Assignment A: Transcribe the portion of the Kipling timeline starting at "1916 Rudyard's son" and ending at "in the Mountains.".
Assignment B: The Kipling timeline says that from 1915 onward Rudyard was constantly in pain. In one to three sentences, explain what the timeline gives as the cause of that pain.
Assignment C: Resume the Kipling timeline after its final entry, which ends with "The War in the Mountains."

Passage provided:
1911 Rudyard collaborated in A School History of England , with the right-wing historian C.R.L.Fletcher.

1912 Collected Verse (British Edition) and, Songs from Books is published.

1913 Visit to Egypt. Published Songs from Books, a collection of poems that had been published in, or as introductions or afterwords to, his prose writings; some of them being expanded. The Harbour Watch, a play written in collaboration with his daughter Elsie, was performed in London but folded after a few performances.

1914 Rudyard emerges from seclusion as the official writer-up of the new armer forces of the Crown.

1915 John Kipling reported missing, believed killed, in his first battle on the Western Front. From this time Rudyard was constantly in pain from a gastric ulcer. He published some (censored) articles of war journalism, collected as The New Army in Training and France at War.

1916 Rudyard's son is killed with the Irish Guards. Further war journalism: Sea Warfare and The Eyes of Asia.

1917 Rudyard joined the War Graves Commission. He published A Diversity of Creatures, a collection of stories mainly written before the outbreak of war, but including two "tales of '15", one of which has been seen as among the most important of his late stories Rudyard also published in newspapers a series of war articles about the Italian-Austrian front, The War in the Mountains.

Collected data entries
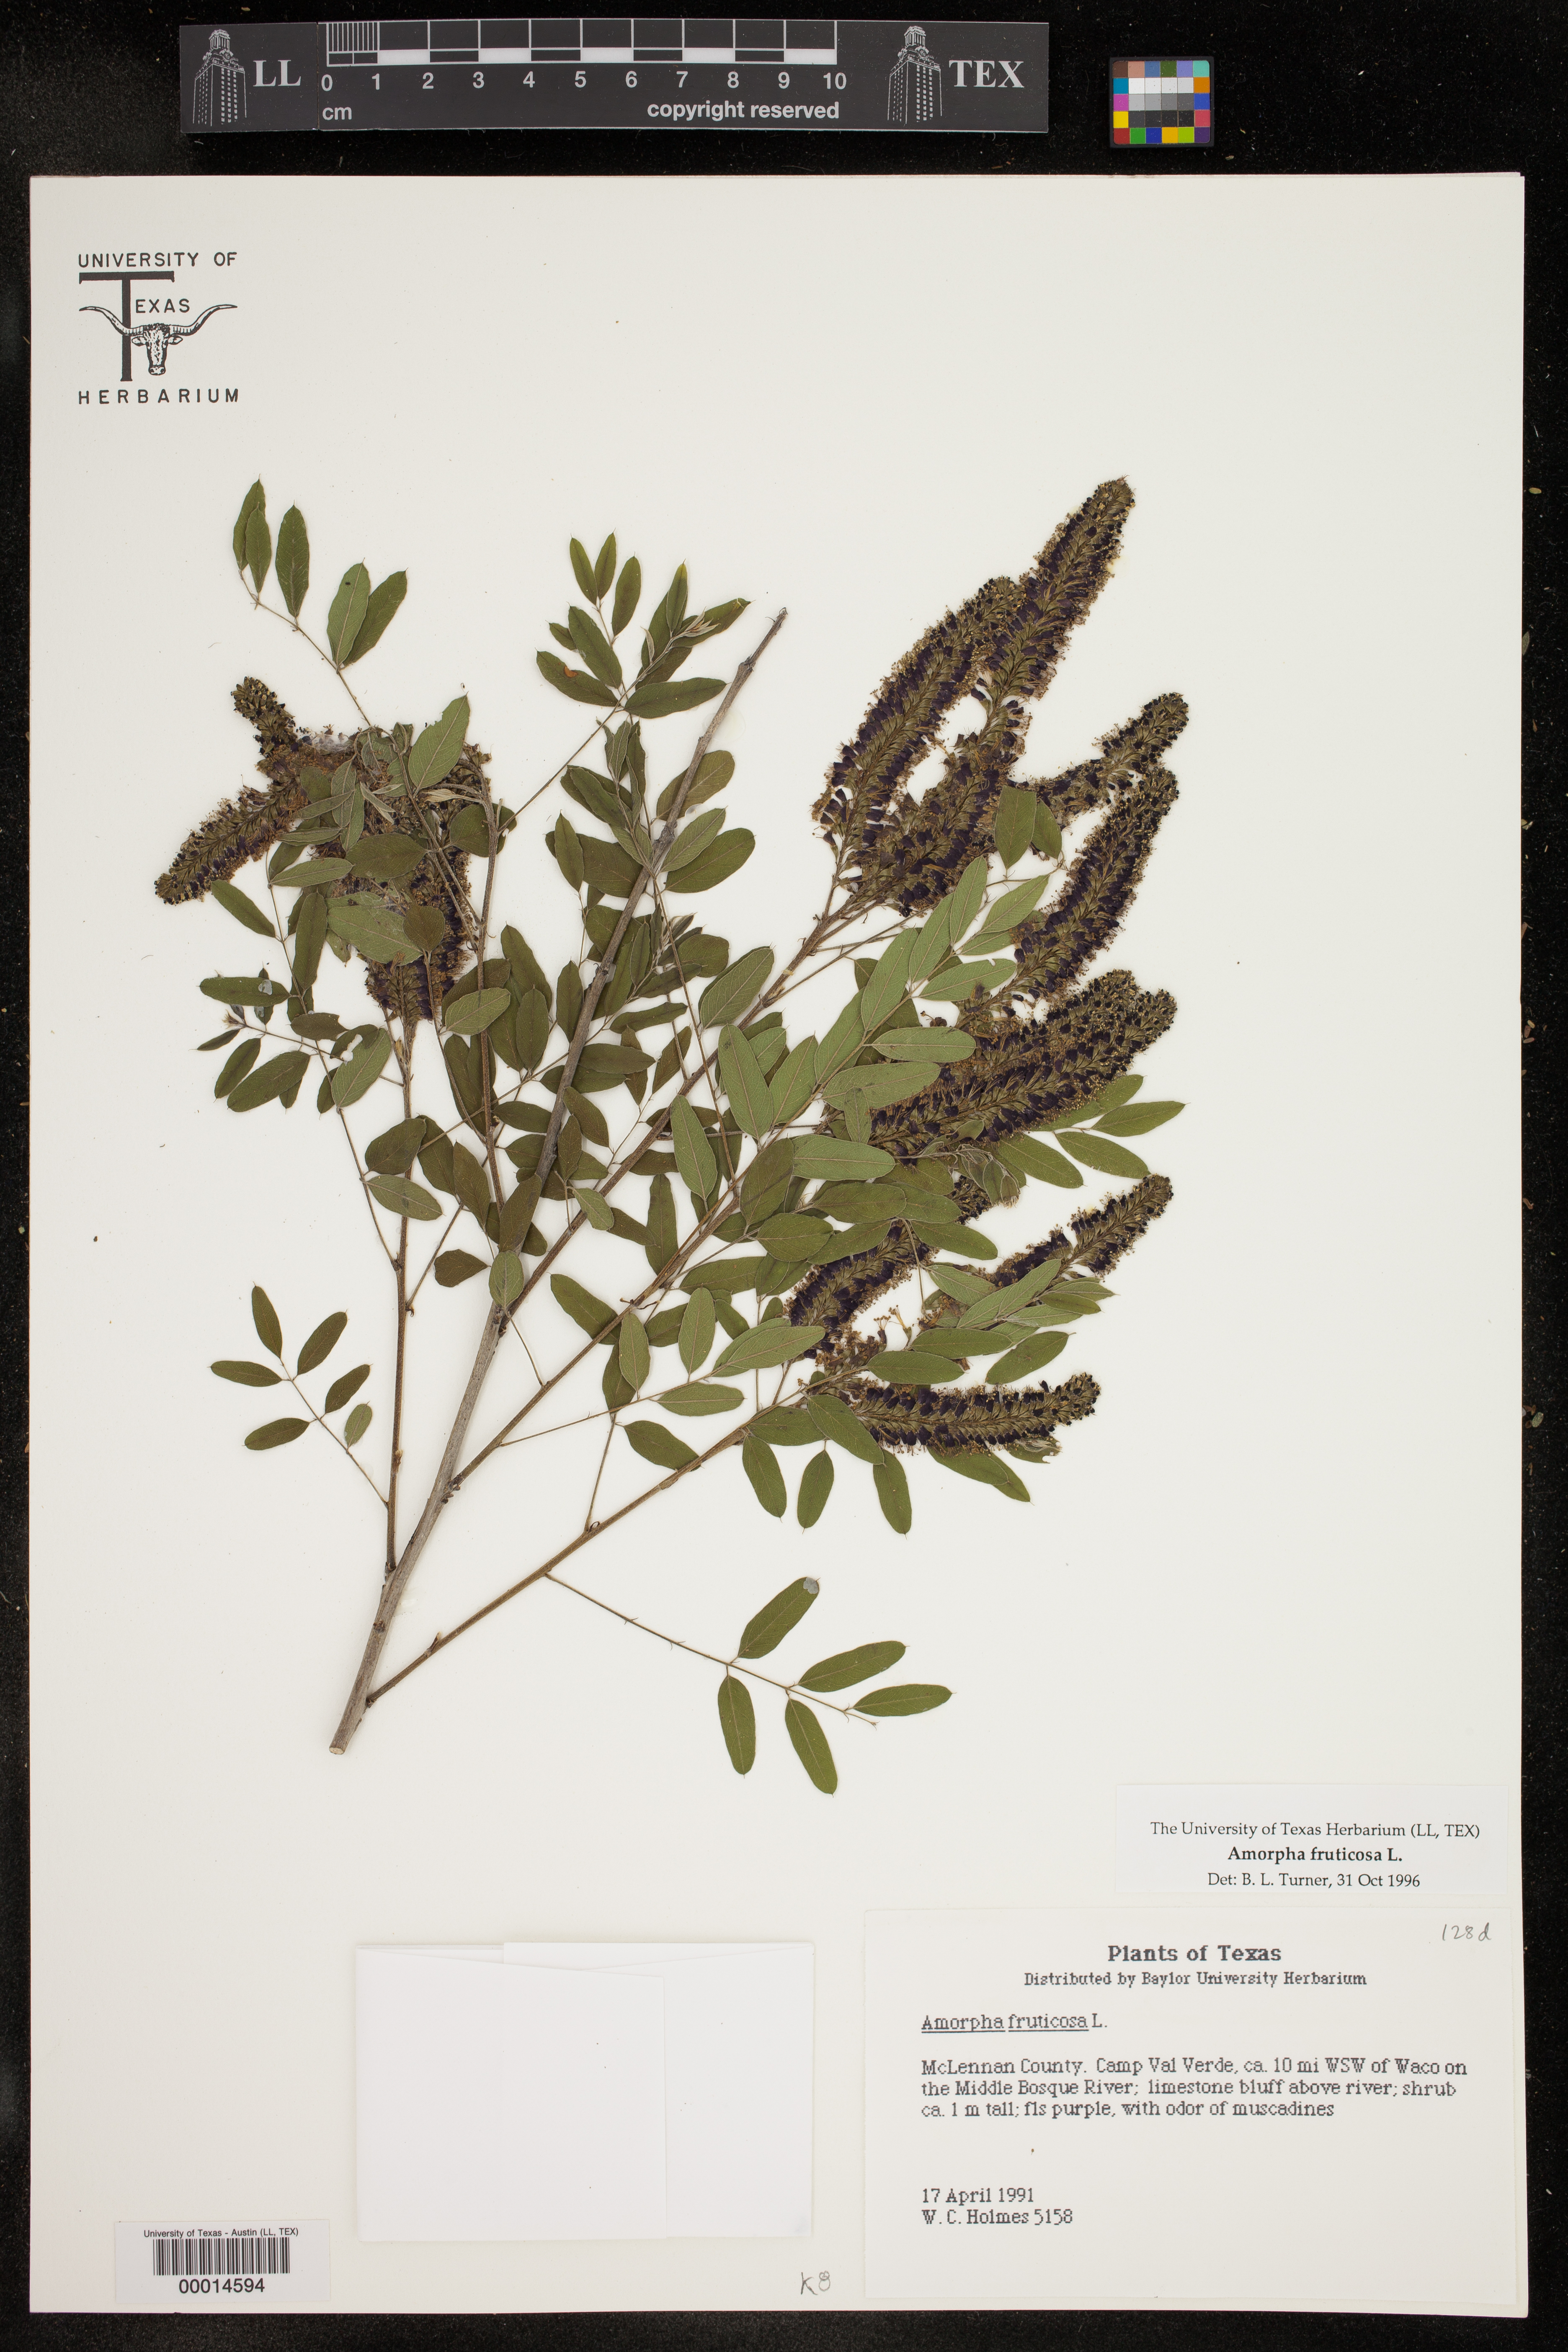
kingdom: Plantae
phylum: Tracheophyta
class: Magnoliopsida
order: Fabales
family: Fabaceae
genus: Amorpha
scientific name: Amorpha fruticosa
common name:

Exercise response A:
1916 Rudyard's son is killed with the Irish Guards. Further war journalism: Sea Warfare and The Eyes of Asia.

1917 Rudyard joined the War Graves Commission. He published A Diversity of Creatures, a collection of stories mainly written before the outbreak of war, but including two "tales of '15", one of which has been seen as among the most important of his late stories Rudyard also published in newspapers a series of war articles about the Italian-Austrian front, The War in the Mountains.

Exercise response B: The timeline says the pain came from a gastric ulcer. From 1915 on, Rudyard suffered constantly because of it.

Exercise response C:
1919 The Years Between, a collection of poems written during the period from just after the Boer War till the aftermath of World War I. Includes "Epitaphs of the War".

1920 Letters of Travel 1892-1913, a collection of old articles on Japan, the United States, Canada and Egypt.

1923 Elected Lord Rector of St. Andrews University. The Irish Guards in The Great War ( 2 vols) , a regimental history compiled from soldier's letters and diaries, and the reminiscences of survivors. Includes a typically terse and stoic reference to the death of his own son. Land and Sea Tales for Scouts and Guides published, a collection of old uncollected stories with two new additions and extra verse.

1924 Daughter Elsie married Captain George Bambridge, M.C., ex-Irish Guards. Songs for youth is published.

1926 Debits and Credits, a book of short stories that expands some of the material collected in writing The Irish Guards in The Great War, as well as resuming some topics of earlier Kipling stories; fables, animals, English history, Stalky & Co's views on education. The final story, "The Gardener", has been classed with "Mary Postgate" as of particular interest to feminists and to students of English society during World War I, while its ambiguous narrative also makes it interesting to students of modernism.

1927 Voyage to Brazil.Songs of the Sea is published.

1928 A Book of Words published, a volume of collected speeches.

1929 Poems, 1886-1929 is published.

1930 Thy Servant a Dog published, a series about a family living in an English country house told from the viewpoint of their dogs. Visit to the West Indies and stay of three months in Bermuda, due to Mrs Kipling's illness.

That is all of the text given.